TITLE 1.81.10. Contact Tracing

1798.600.
 As used in this title:
(a) “Contact tracing” means identifying and monitoring individuals, through data collection and analysis, who may have had contact with an infectious person as a means of controlling the spread of a communicable disease.
(b) “Data” means measurements, transactions, determinations, locations, or other information, whether or not that information can be associated with a specific natural person.
(c) “Law enforcement agency” means any of the following:
(1) A police department.
(2) A sheriff’s department.
(3) A district attorney.
(4) A county probation department.
(5) A transit agency police department.
(6) A school district police department.
(7) The police department of any campus of any of the following:
(A) The University of California.
(B) The California State University.
(C) A community college.
(8) The Department of the California Highway Patrol.
(9) The Department of Justice.

1798.601.
 (a) Data collected, received, or prepared for purposes of contact tracing shall not be used, maintained, or disclosed for any purpose other than facilitating contact tracing efforts.
(b) (1) Except as provided in paragraph (2), all data collected, received, or prepared for purposes of contact tracing shall be deleted within 60 days.
(2) This subdivision shall not apply to data in the possession of a local or state health department.

1798.602.
 An officer, deputy, employee, or agent of a law enforcement agency shall not engage in contact tracing.

1798.603.
 (a) A person may bring a civil action for a violation of this title to obtain injunctive relief.
(b) A prevailing plaintiff in a civil action brought pursuant to this section shall be awarded reasonable attorney fees.

SEC. 2.

  The Legislature finds and declares that Section 1 of this act, which adds Section 1798.601 of the Civil Code, imposes a limitation on the public’s right of access to the meetings of public bodies or the writings of public officials and agencies within the meaning of Section 3 of Article I of the California Constitution.

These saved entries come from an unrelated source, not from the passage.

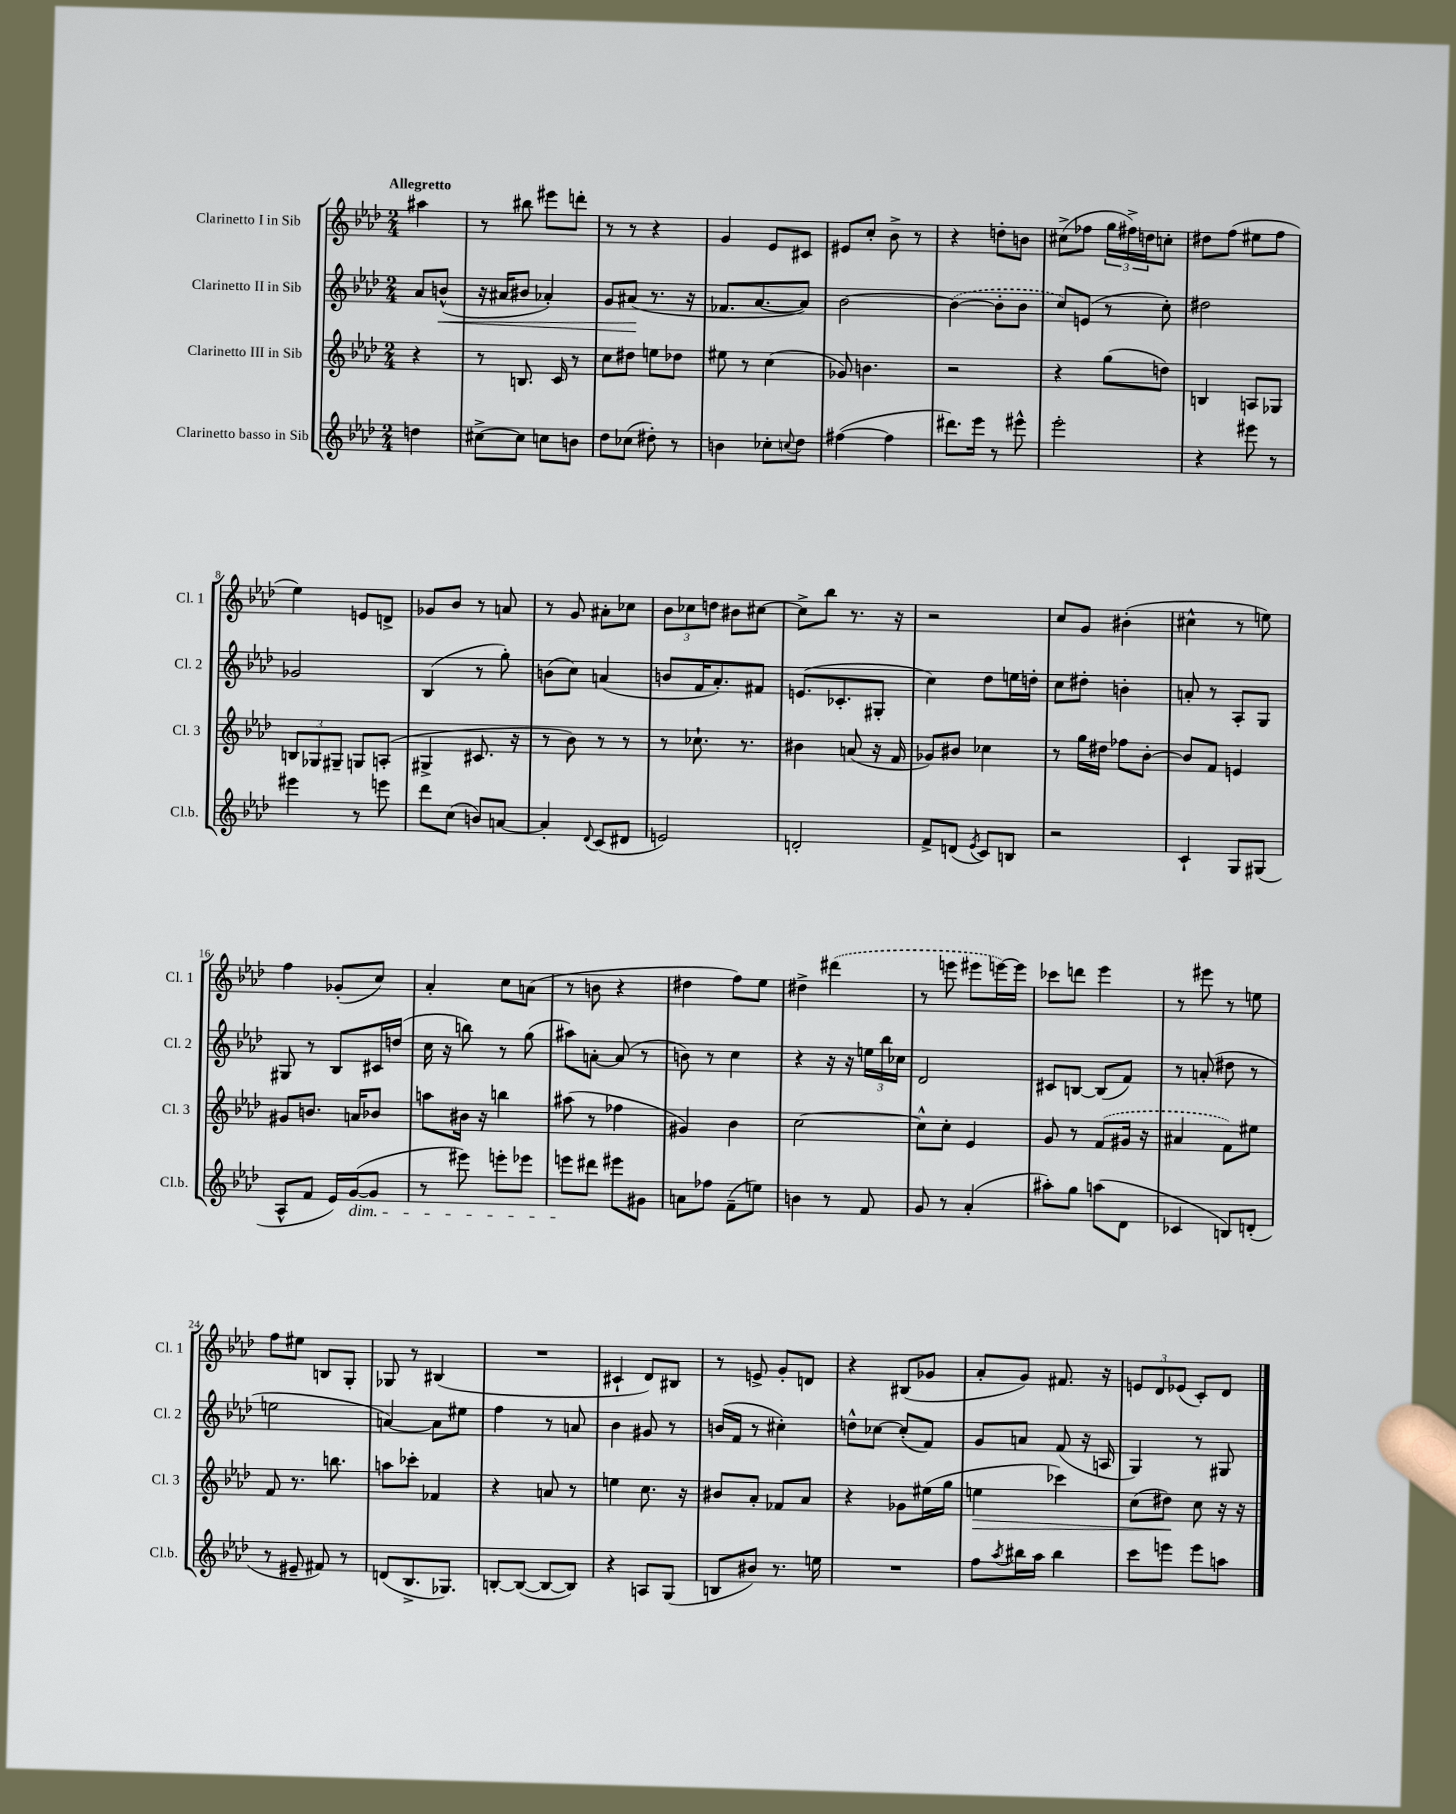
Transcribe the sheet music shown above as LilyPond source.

<<
\new StaffGroup <<
\new Staff = "s0" \with { instrumentName = "Clarinetto I in Sib" shortInstrumentName = "Cl. 1" } {
    \clef treble \key aes \major \numericTimeSignature \time 2/4 \partial 4 \tempo "Allegretto"
    ais''4 |
    r8 bis''8 eis'''8 d'''8-. |
    r8 r8 r4 |
    g'4 ees'8 cis'8 |
    eis'8 c''8-. bes'8-> r8 |
    r4 d''8-. b'8 |
    cis''8->( fes''8 \tuplet 3/2 { g''16 fis''16->) d''16 } c''8-. |
    dis''8 f''8( eis''8 f''8 |
    ees''4) e'8 d'8-> |
    ges'8 bes'8 r8 a'8 |
    r8 g'8 ais'8-. ces''8 |
    \tuplet 3/2 { bes'8 ces''8 d''8 } bis'8 cis''8~ |
    cis''8-> bes''8 r8. r16 |
    r2 |
    c''8 g'8 bis'4-.( |
    cis''4-^ r8 e''8) |
    f''4 ges'8-.( c''8) |
    aes'4-. c''8 a'8( |
    r8 b'8 r4 |
    dis''4 f''8) ees''8 |
    dis''4-> \once \slurDashed dis'''4( |
    r8 e'''8 eis'''8 e'''16~) e'''16 |
    ces'''8 d'''8 ees'''4 |
    r8 eis'''8 r8 e''8 |
    f''8 eis''8 b8 g8-. |
    ges8 r8 bis4( |
    R2 |
    cis'4-! des'8) bis8 |
    r8 e'8-> g'8-. d'8 |
    r4 bis8( ges'8 |
    aes'8-. g'8) fis'8. r16 |
    \tuplet 3/2 { e'8 des'8 ees'8( } c'8-.) des'8 \bar "|." |
}
\new Staff = "s1" \with { instrumentName = "Clarinetto II in Sib" shortInstrumentName = "Cl. 2" } {
    \clef treble \key aes \major \numericTimeSignature \time 2/4 \partial 4
    aes'8 b'8-^\<( |
    r16 ais'16 bis'8 aes'4-.) |
    g'8 ais'8\!( r8. r16 |
    fes'8. aes'8.~ aes'8) |
    bes'2~ |
    \once \slurDashed bes'4~( bes'8-. bes'8 |
    c''8) e'8( r8 c''8-.) |
    dis''2 |
    ges'2 |
    bes4( r8 g''8-.) |
    b'8( c''8) a'4( |
    b'8 f'16 aes'8.-.) fis'8 |
    e'8.( ces'8.-. gis8-. |
    c''4) des''8 e''16 d''16-. |
    c''8 dis''8-. b'4-. |
    a'8-. r8 aes8-. g8 |
    gis8 r8 bes8 cis'16 d''16( |
    c''16 r16 b''8) r8 g''8( |
    ais''8) a'8~-. a'8( r8 |
    b'8) r8 c''4 |
    r4 r16 r16 \tuplet 3/2 { e''16 bes''16 ces''16 } |
    des'2 |
    cis'8 b8~ b8( f'8) |
    r8 a'8-.( dis''8 r8 |
    e''2 |
    a'4~) a'8 eis''8 |
    f''4 r8 a'8 |
    bes'4 gis'8 r8 |
    b'16( f'16 r8 cis''4-.) |
    d''8-^ ces''8~ ces''8-.( f'8) |
    g'8 a'8 f'8( r16 a16 |
    g4) r8 gis8 \bar "|." |
}
\new Staff = "s2" \with { instrumentName = "Clarinetto III in Sib" shortInstrumentName = "Cl. 3" } {
    \clef treble \key aes \major \numericTimeSignature \time 2/4 \partial 4
    r4 |
    r8 b8. c'16 r8 |
    c''8 dis''8 e''8 des''8 |
    eis''8 r8 c''4( |
    ges'8) b'4. |
    r2 |
    r4 g''8( d''8) |
    b4 a8 ges8 |
    \tuplet 3/2 { b8 ges8 gis8-- } g8 a8-.( |
    gis4-> cis'8. r16 |
    r8 bes'8) r8 r8 |
    r8 ces''8.-! r8. |
    bis'4 a'8( r16 f'16 |
    ges'8) bis'8 ces''4 |
    r8 g''16 dis''16 fes''8 bes'8~-. |
    bes'8 f'8 e'4 |
    gis'8 b'8. a'16 bes'8 |
    a''8 bis'16 r16 b''4 |
    ais''8( r8 fes''4 |
    gis'4) bes'4 |
    c''2~ |
    c''8-^ c''8-. ees'4 |
    g'8 r8 \once \slurDashed f'8( gis'16 r16 |
    ais'4 f'8) eis''8 |
    f'8 r8. b''8. |
    a''8 ces'''8-. fes'4 |
    r4 a'8 r8 |
    e''4 c''8. r16 |
    bis'8 aes'8-. fes'8 aes'8 |
    r4 ges'8 eis''16( g''16 |
    e''4\> ces'''4) |
    c''8( dis''8\!) c''8 r16 r16 \bar "|." |
}
\new Staff = "s3" \with { instrumentName = "Clarinetto basso in Sib" shortInstrumentName = "Cl.b." } {
    \clef treble \key aes \major \numericTimeSignature \time 2/4 \partial 4
    d''4 |
    cis''8~-> cis''8 c''8 b'8 |
    des''8 ces''8( dis''8-.) r8 |
    b'4 ces''8-. \appoggiatura { c''8 } des''8 |
    fis''4~( fis''4 |
    dis'''8.) ees'''16 r8 eis'''8-^ |
    ees'''2-. |
    r4 eis'''8 r8 |
    eis'''4 r8 e'''8 |
    des'''8 c''8( b'8) a'8~ |
    a'4-. \appoggiatura { des'8 } c'8( dis'8 |
    e'2) |
    d'2-. |
    f'8-> d'8( \acciaccatura { ees'8 } c'8) b8 |
    r2 |
    c'4-! g8 gis8( |
    aes8-^ f'8 ees'16) g'16~\dim( g'8 |
    r8 eis'''8) e'''8-. ees'''8 |
    e'''8\! dis'''8 eis'''8 gis'8 |
    a'8 fes''8 f'8--( e''8) |
    b'4 r8 f'8 |
    g'8 r8 aes'4-.( |
    ais''8-.) g''8 a''8( des'8 |
    ces'4 b8) d'8-.( |
    r8 eis'8-- fis'8) r8 |
    d'8( bes8.-> ges8.) |
    b8~-. b8~( b8~ b8) |
    r4 a8 g8( |
    b8 bis'8) r8. e''16 |
    R2 |
    f''8 \acciaccatura { aes''8 } bis''16 aes''16 bis''4 |
    c'''8 e'''8 e'''8 a''8 \bar "|." |
}
>>
>>
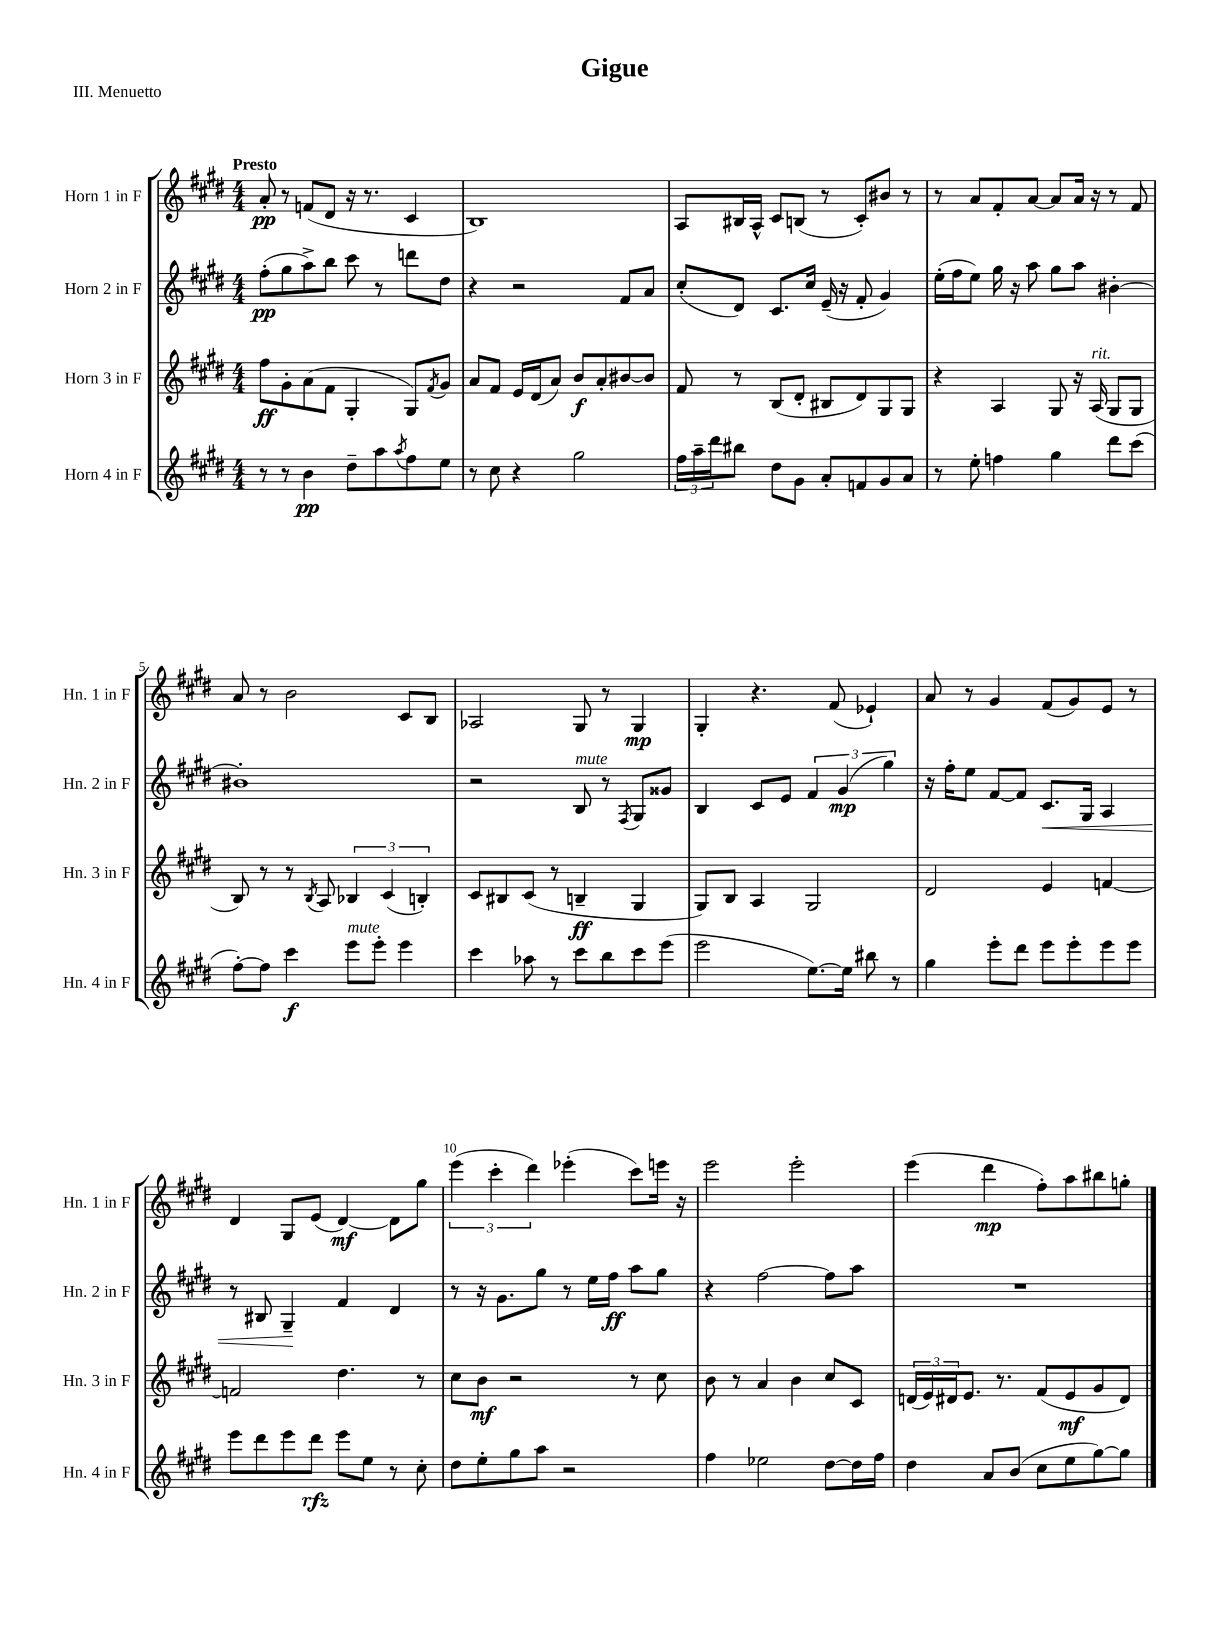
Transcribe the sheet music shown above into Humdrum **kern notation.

**kern	**kern	**kern	**kern
*staff4	*staff3	*staff2	*staff1
*clefG2	*clefG2	*clefG2	*clefG2
*k[f#c#g#d#]	*k[f#c#g#d#]	*k[f#c#g#d#]	*k[f#c#g#d#]
*M4/4	*M4/4	*M4/4	*M4/4
8r	8ff#	(8ff#'	8a'
8r	8g#'	8gg#	8r
4b	(8a	8aa^)	(8f
.	8f#	8bb	8d#
8dd#~	4G#'	8ccc#	16r
.	.	.	8.r
8aa	.	8r	.
8qaa	.	.	.
8ff#	8G#)	8ddd	4c#
.	8qf#	.	.
8ee	8g#	8dd#	.
=	=	=	=
8r	8a	4r	1B)
8cc#	8f#	.	.
4r	16e	2r	.
.	(16d#	.	.
.	8a)	.	.
2gg#	8b	.	.
.	8a'	.	.
.	[8b#	8f#	.
.	8b#]	8a	.
=	=	=	=
24ff#	8f#	(8cc#'	8A
24aa~	.	.	.
24ddd#	.	.	.
8bb#	8r	8d#)	16B#
.	.	.	16A^^
8dd#	(8B	8.c#	8c#
8g#	8d#'	.	(8B
.	.	16cc#	.
8a'	8B#	(16e~	8r
.	.	16r	.
8f	8d#)	8f#'	8c#')
8g#	8G#	4g#)	8b#
8a	8G#	.	8r
=	=	=	=
8r	4r	(16ee'	8r
.	.	16ff#	.
8ee'	.	8ee)	8a
4ff	4A	16gg#	8f#'
.	.	16r	.
.	.	8aa	[8a
4gg#	8G#	8gg#	8a]
.	16r	8aa	16a
.	(16A	.	16r
8ddd#	8G#	[4b#'	8r
(8ccc#	8G#	.	8f#
=	=	=	=
[8ff#')	8B)	1b#']	8a
8ff#]	8r	.	8r
4ccc#	8r	.	2b
.	8qB	.	.
.	8A	.	.
8eee	6B-	.	.
8eee'	.	.	.
.	(6c#	.	.
4eee	.	.	8c#
.	6B')	.	.
.	.	.	8B
=	=	=	=
4ccc#	8c#	2r	2A-
.	8B#	.	.
8aa-	(8c#	.	.
8r	8r	.	.
8ccc#	4B~	8B	8G#
8bb	.	8r	8r
.	.	8qF#	.
8ccc#	4G#	8G#	4G#
(8eee	.	8g##	.
=	=	=	=
2eee	8G#)	4B	4G#'
.	8B	.	.
.	4A	8c#	4.r
.	.	8e	.
[8.ee)	2G#	6f#	.
.	.	.	(8f#
.	.	(6g#	.
16ee]	.	.	.
8bb#	.	.	4e-`)
.	.	6gg#)	.
8r	.	.	.
=	=	=	=
4gg#	2d#	16r	8a
.	.	16ff#'	.
.	.	8ee	8r
8eee'	.	[8f#	4g#
8ddd#	.	8f#]	.
8eee	4e	8.c#	(8f#
8eee'	.	.	8g#)
.	.	16G#	.
8eee	[4f	4A	8e
8eee	.	.	8r
=	=	=	=
8eee	2f]	8r	4d#
8ddd#	.	8B#	.
8eee	.	4G#~	8G#
8ddd#	.	.	(8e
8eee	4.dd#	4f#	[4d#)
8ee	.	.	.
8r	.	4d#	8d#]
8cc#'	8r	.	8gg#
=	=	=	=
8dd#	8cc#	8r	(6eee
8ee'	8b	16r	.
.	.	.	6ccc#'
.	.	8.g#	.
8gg#	2r	.	.
.	.	.	6ddd#)
8aa	.	8gg#	.
2r	.	8r	(4eee-'
.	.	16ee	.
.	.	16ff#	.
.	8r	8aa	8ccc#)
.	8cc#	8gg#	16eee
.	.	.	16r
=	=	=	=
4ff#	8b	4r	2eee
.	8r	.	.
2ee-	4a	[2ff#	.
.	4b	.	2eee'
[8dd#	8cc#	8ff#]	.
16dd#]	8c#	8aa	.
16ff#	.	.	.
=	=	=	=
4dd#	(24d	1r	(4eee
.	24e)	.	.
.	24d#	.	.
.	8.e	.	.
8a	.	.	4ddd#
.	8.r	.	.
(8b	.	.	.
8cc#	(8f#	.	8ff#')
8ee	8e	.	8aa
[8gg#)	8g#	.	8bb#
8gg#]	8d#)	.	8gg'
==	==	==	==
*-	*-	*-	*-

Pursuant to that constitutional provision, the Legislature makes the following findings to demonstrate the interest protected by this limitation and the need for protecting that interest:
This act balances the right of the public to access relevant information about contact tracing efforts by public health entities while protecting the privacy rights of individuals whose data is collected for contact tracing purposes.

SEC. 3.

  The Legislature finds and declares that Section 1 of this act, which adds Section 1798.601 to the Civil Code, furthers, within the meaning of paragraph (7) of subdivision (b) of Section 3 of Article I of the California Constitution, the purposes of that constitutional section as it relates to the right of public access to the meetings of local public bodies or the writings of local public officials and local agencies. Pursuant to paragraph (7) of subdivision (b) of Section 3 of Article I of the California Constitution, the Legislature makes the following findings:
This act balances the right of the public to access relevant information about contact tracing efforts by public health entities while protecting the privacy rights of individuals whose data is collected for contact tracing purposes.